2つ目は原木との関係が悪くなったのは急に彼女が余所余所しくなり、中山に対して冷たくなったからだということだ。もちろんその理由はわからない。
「根本的な原因は原木にあるってことか」
「それを決めるのは早いんじゃないか? 萩山が同じグループにいたってことは萩山にも聞いたほうがより正確な情報が掴めるだろ」
首を傾げた野原に俺は提案した。
中山ひとりの言葉を信じたところで真相は見えてこないだろう。物事は多角的に捉えてやっと全体が見えてくるのだから。

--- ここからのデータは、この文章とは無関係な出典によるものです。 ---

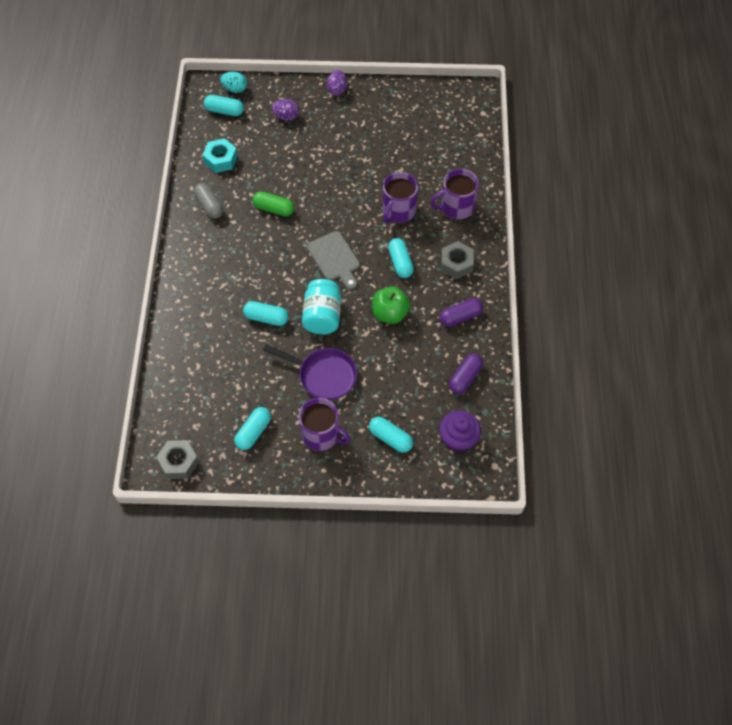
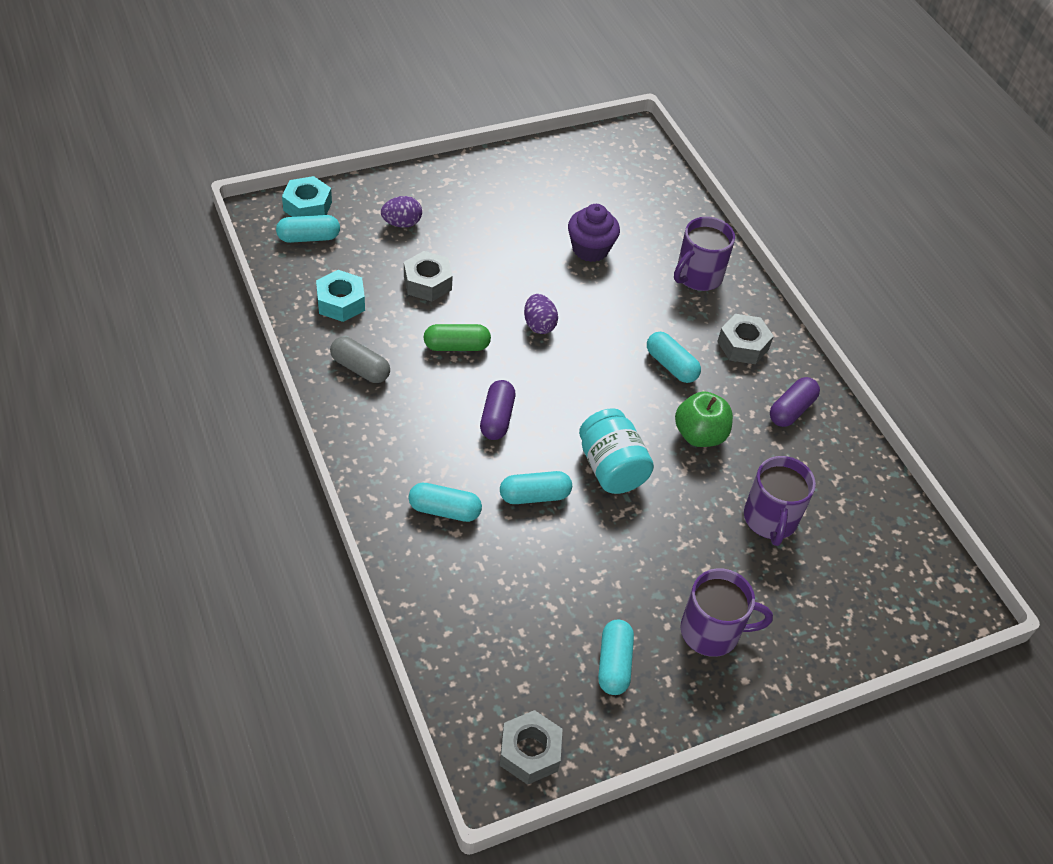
camera: 30 degrees left, 10 degrees down
turquoise egg [220,71,247,93] -> turquoise nut [282,176,332,217]
purple pan [263,344,357,400] -> none
grey cutting board [307,231,360,289] -> none
purple egg [327,70,347,96] -> purple egg moved to [524,294,558,334]
turquoise capsule [369,417,413,453] -> turquoise capsule moved to [408,483,482,522]
purple mug [383,172,418,223] -> purple mug moved to [744,456,816,546]
purple cupcake [439,410,481,452] -> purple cupcake moved to [568,204,620,262]
purple capsule [449,354,483,394] -> purple capsule moved to [480,380,515,440]
none -> grey nut [404,251,453,302]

「それなら私が聞いておくよ。席近くだからみほちゃんと話す機会も多いし」
俺達は進んでそう言ってくれた水ノ下に萩山のことを託すと一同解散して再び家路についた。
結局のところ野原が提案した原木をお化け係の準備から外すか否かの結論は彼女に決めてもらうとのことで保留にしたままだ。
日も沈みすっかり暗くなった帰り道をアイルと並んで歩く。
静かで涼やかな、これから訪れる真夏の始まりを感じさせる夜道だった。
「なかなか的確な事言ってたじゃん♪」
「いや、俺は単に言い出しっぺの原木が準備をしないのがムカつくだけだ」
「ふーん」っとアイルはニヤニヤしながら言うと、俺の前に躍り出る。そしてツインテールを揺らしながらくるりと回って
振り返った。
「星くんならなにかいい方向に導いてくるって思ってる♪ ひひっ」
なーにを勝手に期待しているんだ。
野原という頼れるやつがいるんだから、きっとあいつがうまく解決に導いてくれるだろう。
俺の出る幕なんてなさそうだ。
☆
翌日。
原木は学校を休んでいた。
当たり前だがグループトークの件でクラスの雰囲気はすこぶる悪い。
みんなの疑惑を含んだ視線は萩山と中山に集中していた。
そんな状況に2人は迷惑そうな表情浮かべて過ごしている。
水ノ下は昼休みに頃合いを見計らって萩山を呼び出すと原木と中山の喧嘩の原因について尋ねた。
萩山は中山同様にトークの件は即座に否定した。
喧嘩の原因についても中山と同じ分からないという答えだったが、違ったのは急に余所余所しくなったという部分。
萩山からしてみれば、元々原木は余所余所しかったらしい。
この違いは一体どういうことだろうか。俺達は再び頭を悩ませたのだった。